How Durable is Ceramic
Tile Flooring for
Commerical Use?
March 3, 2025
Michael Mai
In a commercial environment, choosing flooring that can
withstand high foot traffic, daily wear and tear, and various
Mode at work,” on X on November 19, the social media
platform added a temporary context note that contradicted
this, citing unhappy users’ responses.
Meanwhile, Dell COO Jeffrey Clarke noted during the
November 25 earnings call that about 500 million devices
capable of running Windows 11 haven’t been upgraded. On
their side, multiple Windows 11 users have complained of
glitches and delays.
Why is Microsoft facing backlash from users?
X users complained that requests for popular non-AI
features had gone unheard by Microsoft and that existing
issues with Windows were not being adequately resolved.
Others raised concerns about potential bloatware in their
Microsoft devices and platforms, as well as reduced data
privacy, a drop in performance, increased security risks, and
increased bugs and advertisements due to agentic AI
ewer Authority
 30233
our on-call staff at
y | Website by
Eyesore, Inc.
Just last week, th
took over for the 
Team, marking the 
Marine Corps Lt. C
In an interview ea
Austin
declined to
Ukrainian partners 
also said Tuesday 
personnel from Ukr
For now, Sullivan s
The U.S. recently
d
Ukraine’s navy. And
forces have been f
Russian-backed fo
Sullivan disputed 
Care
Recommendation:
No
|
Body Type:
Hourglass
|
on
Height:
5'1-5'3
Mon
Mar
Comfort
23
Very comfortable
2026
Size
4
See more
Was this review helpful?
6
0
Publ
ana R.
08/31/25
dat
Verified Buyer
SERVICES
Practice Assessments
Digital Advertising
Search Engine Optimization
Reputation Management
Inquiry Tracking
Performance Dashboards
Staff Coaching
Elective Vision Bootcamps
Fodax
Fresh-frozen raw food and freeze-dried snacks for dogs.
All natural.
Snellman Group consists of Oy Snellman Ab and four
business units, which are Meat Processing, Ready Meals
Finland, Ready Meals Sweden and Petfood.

□ □ □ □ □

■ **WHAT IS BEING ASKED**
Reproduce every line of the records above word for word, in their original order.

■ **ANSWER AREA**
How Durable is Ceramic
Tile Flooring for
Commerical Use?
March 3, 2025
Michael Mai
In a commercial environment, choosing flooring that can
withstand high foot traffic, daily wear and tear, and various
Mode at work,” on X on November 19, the social media
platform added a temporary context note that contradicted
this, citing unhappy users’ responses.
Meanwhile, Dell COO Jeffrey Clarke noted during the
November 25 earnings call that about 500 million devices
capable of running Windows 11 haven’t been upgraded. On
their side, multiple Windows 11 users have complained of
glitches and delays.
Why is Microsoft facing backlash from users?
X users complained that requests for popular non-AI
features had gone unheard by Microsoft and that existing
issues with Windows were not being adequately resolved.
Others raised concerns about potential bloatware in their
Microsoft devices and platforms, as well as reduced data
privacy, a drop in performance, increased security risks, and
increased bugs and advertisements due to agentic AI
ewer Authority
 30233
our on-call staff at
y | Website by
Eyesore, Inc.
Just last week, th
took over for the 
Team, marking the 
Marine Corps Lt. C
In an interview ea
Austin
declined to
Ukrainian partners 
also said Tuesday 
personnel from Ukr
For now, Sullivan s
The U.S. recently
d
Ukraine’s navy. And
forces have been f
Russian-backed fo
Sullivan disputed 
Care
Recommendation:
No
|
Body Type:
Hourglass
|
on
Height:
5'1-5'3
Mon
Mar
Comfort
23
Very comfortable
2026
Size
4
See more
Was this review helpful?
6
0
Publ
ana R.
08/31/25
dat
Verified Buyer
SERVICES
Practice Assessments
Digital Advertising
Search Engine Optimization
Reputation Management
Inquiry Tracking
Performance Dashboards
Staff Coaching
Elective Vision Bootcamps
Fodax
Fresh-frozen raw food and freeze-dried snacks for dogs.
All natural.
Snellman Group consists of Oy Snellman Ab and four
business units, which are Meat Processing, Ready Meals
Finland, Ready Meals Sweden and Petfood.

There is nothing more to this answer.